* Aim of the task
Nothing is needed except the lines below that run from the one with "208 at baseline" through the one with "214 could potentially", repeated exactly.

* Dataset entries
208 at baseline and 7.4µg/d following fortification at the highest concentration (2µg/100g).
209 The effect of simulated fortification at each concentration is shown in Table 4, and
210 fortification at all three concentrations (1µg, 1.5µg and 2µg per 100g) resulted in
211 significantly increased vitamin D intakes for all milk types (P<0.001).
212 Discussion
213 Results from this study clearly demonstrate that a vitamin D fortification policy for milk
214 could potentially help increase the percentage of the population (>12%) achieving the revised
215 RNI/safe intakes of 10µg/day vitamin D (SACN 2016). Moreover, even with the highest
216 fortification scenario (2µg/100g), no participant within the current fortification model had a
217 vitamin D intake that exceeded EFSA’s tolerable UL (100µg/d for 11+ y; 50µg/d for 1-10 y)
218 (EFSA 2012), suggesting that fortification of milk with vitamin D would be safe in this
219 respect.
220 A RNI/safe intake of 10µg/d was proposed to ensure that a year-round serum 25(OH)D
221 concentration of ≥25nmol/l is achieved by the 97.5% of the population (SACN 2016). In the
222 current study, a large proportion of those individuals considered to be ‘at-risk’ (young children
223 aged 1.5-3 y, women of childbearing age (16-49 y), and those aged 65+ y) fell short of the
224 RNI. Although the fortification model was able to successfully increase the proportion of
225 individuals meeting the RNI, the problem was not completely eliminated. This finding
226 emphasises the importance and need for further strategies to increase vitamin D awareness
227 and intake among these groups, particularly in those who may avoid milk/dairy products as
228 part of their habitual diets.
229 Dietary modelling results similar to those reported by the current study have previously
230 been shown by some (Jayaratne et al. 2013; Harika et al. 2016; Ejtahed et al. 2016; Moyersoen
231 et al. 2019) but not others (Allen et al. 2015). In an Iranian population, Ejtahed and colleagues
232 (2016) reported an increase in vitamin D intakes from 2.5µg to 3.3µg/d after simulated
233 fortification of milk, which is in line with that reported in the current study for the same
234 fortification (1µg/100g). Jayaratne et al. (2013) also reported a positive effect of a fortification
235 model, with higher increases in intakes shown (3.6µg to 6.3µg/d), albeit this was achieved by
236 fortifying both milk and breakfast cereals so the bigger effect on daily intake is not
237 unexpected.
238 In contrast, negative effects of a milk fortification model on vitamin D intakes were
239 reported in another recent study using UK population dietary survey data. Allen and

* * *

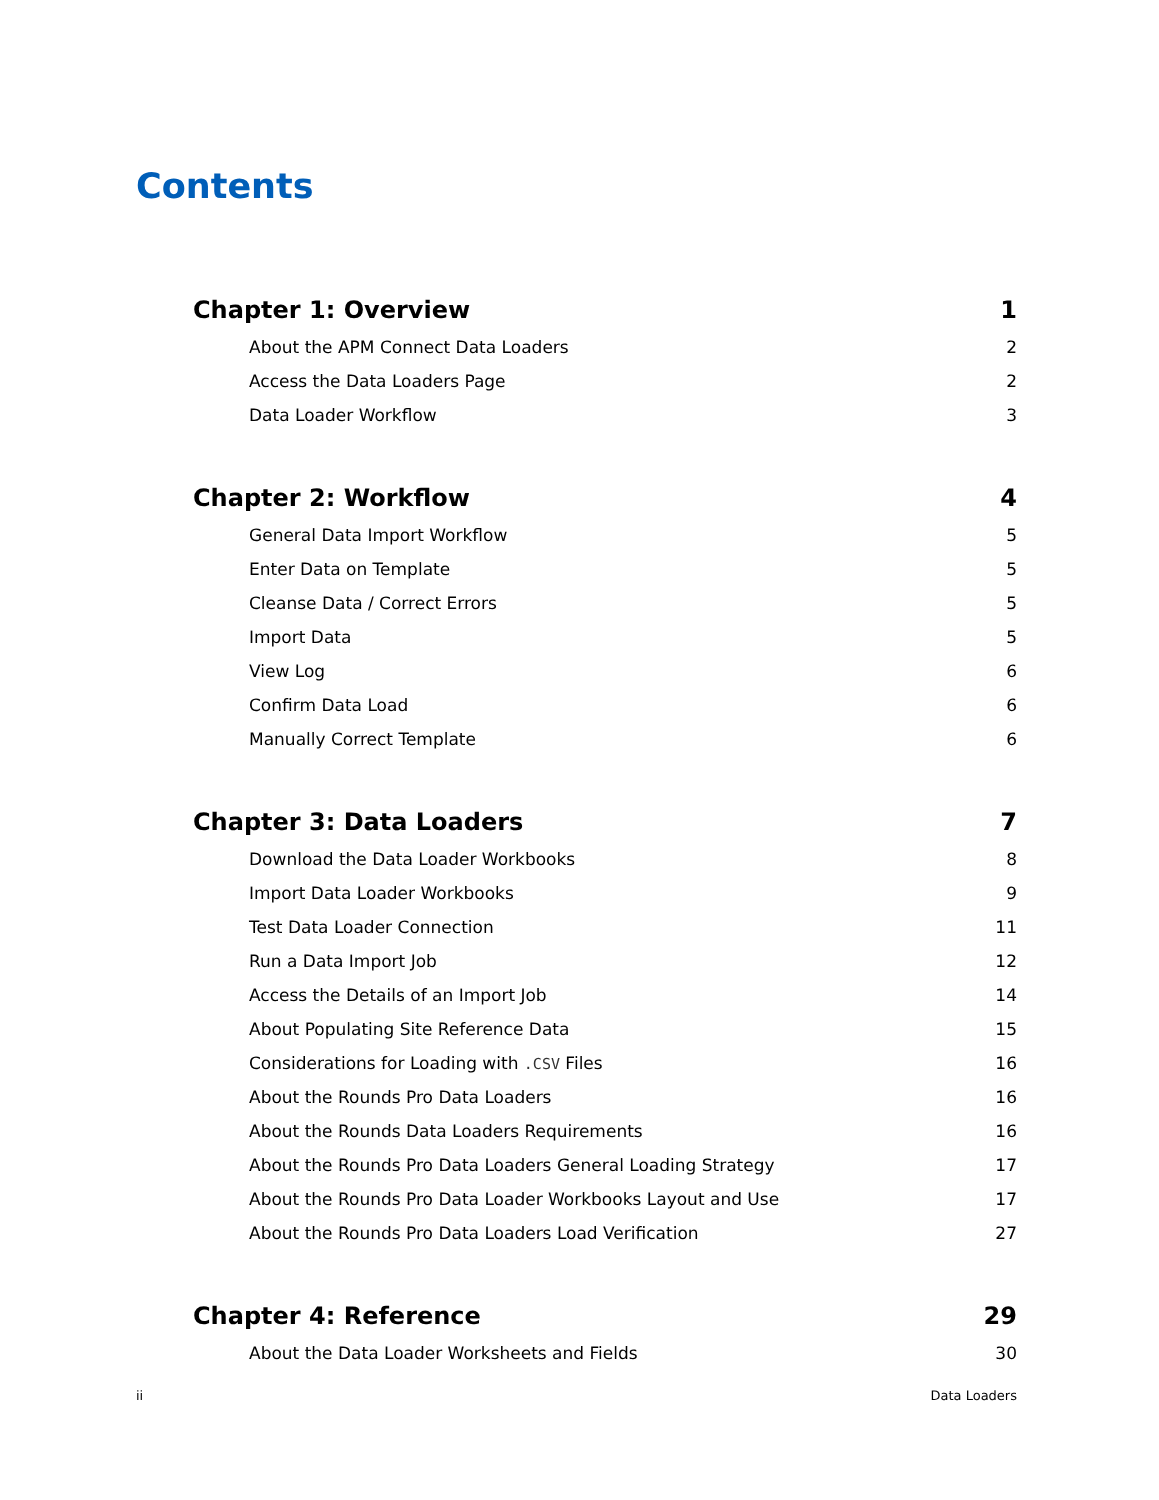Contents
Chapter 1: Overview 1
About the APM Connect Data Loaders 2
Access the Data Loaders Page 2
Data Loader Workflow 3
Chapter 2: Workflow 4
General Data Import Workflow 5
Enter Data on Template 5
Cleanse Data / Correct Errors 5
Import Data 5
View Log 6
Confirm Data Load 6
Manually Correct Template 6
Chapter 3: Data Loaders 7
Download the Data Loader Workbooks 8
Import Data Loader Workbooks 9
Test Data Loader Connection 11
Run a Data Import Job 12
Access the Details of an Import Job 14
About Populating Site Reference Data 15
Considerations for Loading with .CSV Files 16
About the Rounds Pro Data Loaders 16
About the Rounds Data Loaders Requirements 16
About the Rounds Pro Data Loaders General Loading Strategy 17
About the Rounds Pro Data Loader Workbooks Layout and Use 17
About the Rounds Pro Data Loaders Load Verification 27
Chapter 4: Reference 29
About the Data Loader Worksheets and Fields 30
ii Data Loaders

* Your solution
208 at baseline and 7.4µg/d following fortification at the highest concentration (2µg/100g).
209 The effect of simulated fortification at each concentration is shown in Table 4, and
210 fortification at all three concentrations (1µg, 1.5µg and 2µg per 100g) resulted in
211 significantly increased vitamin D intakes for all milk types (P<0.001).
212 Discussion
213 Results from this study clearly demonstrate that a vitamin D fortification policy for milk
214 could potentially help increase the percentage of the population (>12%) achieving the revised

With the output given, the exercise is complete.